Because R is primarily used as an interactive shell, when you create a global variable you immediately do NOT have identical external behaviour. The user at the console can type “ls()” to see their current global namespace — that is to say the functions and variables that they have defined and the things they are working with. If a function creates a global variable, this pollutes the user’s namespace which is weird and annoying unless the user expects this to happen.
Because the R packaging system is designed to be neat and modular, you would be frowned upon to write a package that spontaneously introduces global variables into the user’s namespace, especially without clear documentation of when and why this happens. However a large number of alternative options are provided.

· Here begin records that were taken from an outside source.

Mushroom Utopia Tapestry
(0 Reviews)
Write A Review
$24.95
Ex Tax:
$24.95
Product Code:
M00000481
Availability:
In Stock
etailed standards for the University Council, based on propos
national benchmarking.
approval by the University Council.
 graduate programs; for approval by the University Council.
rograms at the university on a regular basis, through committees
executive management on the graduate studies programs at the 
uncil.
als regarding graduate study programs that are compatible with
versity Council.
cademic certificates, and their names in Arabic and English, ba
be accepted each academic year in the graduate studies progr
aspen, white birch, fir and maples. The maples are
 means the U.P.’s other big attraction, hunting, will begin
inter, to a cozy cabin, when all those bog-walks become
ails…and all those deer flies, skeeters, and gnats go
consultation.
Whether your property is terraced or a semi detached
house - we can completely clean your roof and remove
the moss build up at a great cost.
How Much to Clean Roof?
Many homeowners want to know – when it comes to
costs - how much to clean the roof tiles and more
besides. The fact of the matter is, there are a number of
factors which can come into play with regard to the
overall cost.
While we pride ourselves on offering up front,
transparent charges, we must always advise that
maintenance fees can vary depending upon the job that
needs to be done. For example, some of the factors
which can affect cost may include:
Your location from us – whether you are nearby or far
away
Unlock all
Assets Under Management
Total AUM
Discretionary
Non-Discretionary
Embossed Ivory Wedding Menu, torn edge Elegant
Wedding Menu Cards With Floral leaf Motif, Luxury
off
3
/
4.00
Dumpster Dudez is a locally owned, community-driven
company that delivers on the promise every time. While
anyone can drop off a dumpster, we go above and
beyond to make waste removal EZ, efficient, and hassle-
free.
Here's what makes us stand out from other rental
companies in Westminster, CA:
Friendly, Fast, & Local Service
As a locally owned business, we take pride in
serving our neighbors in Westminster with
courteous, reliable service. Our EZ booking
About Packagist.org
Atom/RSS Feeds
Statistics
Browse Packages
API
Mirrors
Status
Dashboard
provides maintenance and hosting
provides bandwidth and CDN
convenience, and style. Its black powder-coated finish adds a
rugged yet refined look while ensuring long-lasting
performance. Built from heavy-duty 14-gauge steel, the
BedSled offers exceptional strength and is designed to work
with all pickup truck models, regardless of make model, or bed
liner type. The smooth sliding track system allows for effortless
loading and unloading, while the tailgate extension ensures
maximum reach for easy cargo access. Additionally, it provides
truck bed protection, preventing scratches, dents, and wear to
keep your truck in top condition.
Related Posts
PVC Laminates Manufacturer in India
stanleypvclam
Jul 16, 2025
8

For example, you can create an object, and attach data to the object, you can even attach a namespace (known in R as an “environment”) to the object and put your globals there. There is no intrinsic difference, but it just keeps things neat. This is the same as the “Singleton pattern” in Java, or “Monads”, or all the other polite ways of saying, “I’m gonna use a global variable (but I’m not gonna make it too obvious).”
Another option is lexical scoping, so you can create a function inside another function and the inner function has access to local variables in the outer function. This means that when using the various members of the apply() family of functions, you don’t need to define a global. Java calls this an “inner class” which is very commonly used for Swing callbacks, as an example.
Yet another feature of R is a way of hiding some global stuff into special places. For example, typing “ls()” shows you just what the user created, but typing “ls( .BaseNamespaceEnv )” shows you a whole heap more than that. The package management system has namespaces for packages and an import/export system, all of which is global, but keeps everything well organized.
There are also a few very special globals like what you see when you type “par()” for example, or “Sys.getenv()” which is useful for scripting.
Finally, the issue with for() loops is that usually they are significantly slower than taking advantage of the intrinsic vector capabilities of the R engine. That said, early versions of R would run the for() loops strictly as an interpreter, but newer versions do some compilation which probably speeds them up a bit. Anyhow, the programming tradition probably came from the older days of interpretive R.